Se ha vuelto políticamente correcto tildar a casi cualquier
remoción de un presidente como un “golpe de Estado”. Solo de esta manera se
explica la reacción impulsiva de los medios, de gobiernos y de organizaciones
internacionales ante la destitución de Lugo en Paraguay. La otra cara de esta
corrección política es que cuando un presidente violenta el orden
constitucional, todos los anteriormente mencionados guardan un silencio
sepulcral.
Esta corrección política distingue entre los golpes buenos y los
golpes malos. Personificando esta condena selectiva a los golpes está nuestro
presidente, quien no solo apoyó el golpe de Estado contra Lucio Gutiérrez en el
2005, sino que se unió al gobierno que surgió de ese golpe como ministro de
Economía.
Lo que ocurre en América Latina es que nos hemos vuelto tan
presidencialistas que cuando una nación, Paraguay en este caso, hace uso del
juicio político –un mecanismo provisto en varias constituciones para imponer
disciplina a quien ostenta el poder Ejecutivo– la mayoría ve un “golpe”. Esta
sospecha, cuando no condena, del juicio político ocurre precisamente en una
región donde la conducta de los presidentes no ha sido precisamente respetuosa
a los límites constitucionales.
Pero los paraguayos están vacunados en contra de los abusos
presidenciales ya que sufrieron bajo la dictadura de Alfredo Stroessner durante
35 años. Así se explica que la Constitución democrática de 1992 contenga varias
provisiones para limitar el poder Ejecutivo. Una de ellas es el poder, bastante
amplio por cierto, concedido al Congreso para remover al presidente “por mal
desempeño de sus funciones” (artículo 225). Así que el juicio contra Lugo podrá
haber sido veloz e incluso injusto, pero de ninguna manera inconstitucional.

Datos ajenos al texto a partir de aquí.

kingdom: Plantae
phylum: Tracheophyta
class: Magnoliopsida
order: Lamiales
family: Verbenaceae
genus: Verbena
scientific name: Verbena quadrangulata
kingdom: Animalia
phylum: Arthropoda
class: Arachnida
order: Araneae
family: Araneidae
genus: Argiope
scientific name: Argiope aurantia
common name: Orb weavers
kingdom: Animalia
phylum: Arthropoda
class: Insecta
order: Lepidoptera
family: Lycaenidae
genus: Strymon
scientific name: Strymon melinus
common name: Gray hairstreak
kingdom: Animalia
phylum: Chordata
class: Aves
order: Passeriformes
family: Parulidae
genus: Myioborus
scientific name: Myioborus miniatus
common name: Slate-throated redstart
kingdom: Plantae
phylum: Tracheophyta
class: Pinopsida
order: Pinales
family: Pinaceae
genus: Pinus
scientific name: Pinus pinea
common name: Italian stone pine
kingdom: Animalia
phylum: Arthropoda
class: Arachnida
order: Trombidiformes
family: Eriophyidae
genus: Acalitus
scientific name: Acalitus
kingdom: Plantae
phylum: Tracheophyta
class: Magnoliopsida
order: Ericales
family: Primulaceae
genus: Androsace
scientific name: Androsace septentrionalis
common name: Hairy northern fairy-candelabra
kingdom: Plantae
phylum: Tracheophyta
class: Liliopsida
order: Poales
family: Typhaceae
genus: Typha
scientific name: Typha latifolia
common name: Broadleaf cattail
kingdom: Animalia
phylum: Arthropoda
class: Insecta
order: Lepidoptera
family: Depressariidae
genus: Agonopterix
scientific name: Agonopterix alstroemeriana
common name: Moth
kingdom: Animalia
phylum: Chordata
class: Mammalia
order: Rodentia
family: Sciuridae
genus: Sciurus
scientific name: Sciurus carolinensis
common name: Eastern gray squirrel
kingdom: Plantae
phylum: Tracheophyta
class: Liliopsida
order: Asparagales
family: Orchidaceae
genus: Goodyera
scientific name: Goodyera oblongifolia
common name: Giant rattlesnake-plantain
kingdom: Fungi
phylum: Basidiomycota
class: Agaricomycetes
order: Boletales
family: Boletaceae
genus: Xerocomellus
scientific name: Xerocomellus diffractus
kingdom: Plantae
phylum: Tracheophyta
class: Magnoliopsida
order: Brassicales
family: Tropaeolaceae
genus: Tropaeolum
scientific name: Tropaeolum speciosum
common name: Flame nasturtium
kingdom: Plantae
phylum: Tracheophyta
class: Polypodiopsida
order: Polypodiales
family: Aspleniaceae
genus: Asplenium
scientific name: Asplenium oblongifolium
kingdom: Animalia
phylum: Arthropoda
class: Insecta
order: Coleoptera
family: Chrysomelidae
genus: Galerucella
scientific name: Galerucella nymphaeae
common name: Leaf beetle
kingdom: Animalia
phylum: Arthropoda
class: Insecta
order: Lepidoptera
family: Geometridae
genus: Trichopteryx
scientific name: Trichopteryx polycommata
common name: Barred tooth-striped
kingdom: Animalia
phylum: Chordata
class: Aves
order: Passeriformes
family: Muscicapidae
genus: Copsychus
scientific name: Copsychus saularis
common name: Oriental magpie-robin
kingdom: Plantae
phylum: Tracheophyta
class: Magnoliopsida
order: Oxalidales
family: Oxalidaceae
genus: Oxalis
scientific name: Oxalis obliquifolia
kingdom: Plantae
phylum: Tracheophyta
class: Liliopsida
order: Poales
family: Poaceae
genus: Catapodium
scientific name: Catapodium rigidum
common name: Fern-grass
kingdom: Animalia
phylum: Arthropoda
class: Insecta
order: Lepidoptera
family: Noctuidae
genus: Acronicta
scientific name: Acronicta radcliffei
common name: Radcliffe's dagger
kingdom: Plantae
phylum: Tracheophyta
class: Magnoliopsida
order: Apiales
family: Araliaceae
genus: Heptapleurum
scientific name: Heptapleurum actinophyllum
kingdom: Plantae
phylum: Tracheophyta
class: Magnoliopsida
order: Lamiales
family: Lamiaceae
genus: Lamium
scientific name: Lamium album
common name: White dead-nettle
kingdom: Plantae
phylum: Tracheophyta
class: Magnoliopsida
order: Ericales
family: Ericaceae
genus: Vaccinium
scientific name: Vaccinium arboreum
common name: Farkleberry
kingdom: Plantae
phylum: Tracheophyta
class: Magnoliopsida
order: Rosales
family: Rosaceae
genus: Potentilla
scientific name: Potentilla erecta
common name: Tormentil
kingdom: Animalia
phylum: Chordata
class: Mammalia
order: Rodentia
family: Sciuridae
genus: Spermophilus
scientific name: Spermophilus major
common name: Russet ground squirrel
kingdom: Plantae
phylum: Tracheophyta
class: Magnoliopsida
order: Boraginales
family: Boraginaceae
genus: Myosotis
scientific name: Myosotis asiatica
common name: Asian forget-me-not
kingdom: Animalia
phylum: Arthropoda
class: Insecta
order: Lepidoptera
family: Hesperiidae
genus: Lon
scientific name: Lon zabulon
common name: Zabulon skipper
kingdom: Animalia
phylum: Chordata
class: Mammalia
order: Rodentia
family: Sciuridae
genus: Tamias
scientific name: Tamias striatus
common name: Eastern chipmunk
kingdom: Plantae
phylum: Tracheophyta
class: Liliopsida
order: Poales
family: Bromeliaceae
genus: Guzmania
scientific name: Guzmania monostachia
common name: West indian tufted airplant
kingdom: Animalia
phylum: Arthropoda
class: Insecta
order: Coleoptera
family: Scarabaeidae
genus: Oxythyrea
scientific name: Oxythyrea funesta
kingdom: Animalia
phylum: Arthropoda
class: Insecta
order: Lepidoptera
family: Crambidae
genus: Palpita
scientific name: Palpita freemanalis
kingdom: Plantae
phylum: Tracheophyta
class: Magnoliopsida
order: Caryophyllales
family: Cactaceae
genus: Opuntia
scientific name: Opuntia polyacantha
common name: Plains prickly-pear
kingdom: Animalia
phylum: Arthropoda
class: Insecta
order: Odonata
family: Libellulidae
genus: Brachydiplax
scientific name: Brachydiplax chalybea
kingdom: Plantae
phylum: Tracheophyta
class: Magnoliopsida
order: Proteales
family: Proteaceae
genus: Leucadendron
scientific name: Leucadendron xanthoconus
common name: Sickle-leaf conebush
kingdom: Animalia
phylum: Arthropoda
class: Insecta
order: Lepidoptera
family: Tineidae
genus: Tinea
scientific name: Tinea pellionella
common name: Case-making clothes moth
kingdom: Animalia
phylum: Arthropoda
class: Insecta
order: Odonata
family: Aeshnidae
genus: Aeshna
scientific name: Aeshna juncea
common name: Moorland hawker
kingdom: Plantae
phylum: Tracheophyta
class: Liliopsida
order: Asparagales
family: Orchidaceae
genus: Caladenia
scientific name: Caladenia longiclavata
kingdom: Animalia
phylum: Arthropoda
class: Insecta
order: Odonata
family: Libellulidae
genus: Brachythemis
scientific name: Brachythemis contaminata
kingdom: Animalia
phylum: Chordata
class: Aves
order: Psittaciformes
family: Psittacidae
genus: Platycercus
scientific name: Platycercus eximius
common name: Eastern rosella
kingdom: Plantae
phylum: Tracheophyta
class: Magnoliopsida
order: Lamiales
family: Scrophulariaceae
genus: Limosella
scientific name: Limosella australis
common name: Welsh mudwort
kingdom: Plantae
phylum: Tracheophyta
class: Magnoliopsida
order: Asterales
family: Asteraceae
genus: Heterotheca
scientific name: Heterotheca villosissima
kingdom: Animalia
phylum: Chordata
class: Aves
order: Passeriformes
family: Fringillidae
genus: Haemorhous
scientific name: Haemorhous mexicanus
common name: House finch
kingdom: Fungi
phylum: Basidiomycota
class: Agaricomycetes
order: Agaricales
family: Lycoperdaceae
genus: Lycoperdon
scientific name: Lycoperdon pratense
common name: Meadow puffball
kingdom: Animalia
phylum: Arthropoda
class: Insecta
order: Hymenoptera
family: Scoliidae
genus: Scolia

Las garantías al debido proceso que exigen un coro de
presidentes agrupados en organismos como Unasur y la OEA –garantías que varios
de estos gobiernos no conceden a sus ciudadanos– no se aplican en este caso, ya
que cuando se trata de juicios políticos, la Constitución paraguaya deja en
manos del Congreso decidir los plazos. Luis E. Chase Plate, de la Universidad
Nacional de Asunción, indica que “El juicio político es un instrumento de la
Constitución paraguaya… cuya fuente es el ‘impeachment’ del sistema
constitucional norteamericano. No es un juicio judicial, sino uno de los
controles esenciales del Parlamento sobre los actos de los miembros del poder
Ejecutivo y de los ministros de la Corte Suprema de Justicia”. El juicio
político es una herramienta esencial en una república, todavía más importante
si la república tiene un sistema presidencialista. James Madison, uno de los
autores de la Constitución de Estados Unidos, lo consideraba esencial para
evitar que surja un monarca de las urnas.
Naturalmente, estos límites al poder del Ejecutivo son difíciles
de aceptar para varios presidentes latinoamericanos que actúan como monarcas
electos, pretendiendo intervenir con Unasur y Mercosur en los asuntos internos
de Paraguay. El profesor Chase Plate señala que están invocando dos tratados
que no están vigentes en su país: (1) el protocolo adicional al Tratado
Constitutivo de la Unasur llamado Compromiso con la democracia, y, (2) el
Compromiso con la Democracia en el Mercosur o Ushuaia II. Ambos fueron
suscritos por Lugo, pero nunca fueron ratificados por el Congreso paraguayo
porque muchos congresistas consideraban que hubiesen dejado a Paraguay muy
vulnerable ante un bloqueo por parte de los gobiernos vecinos.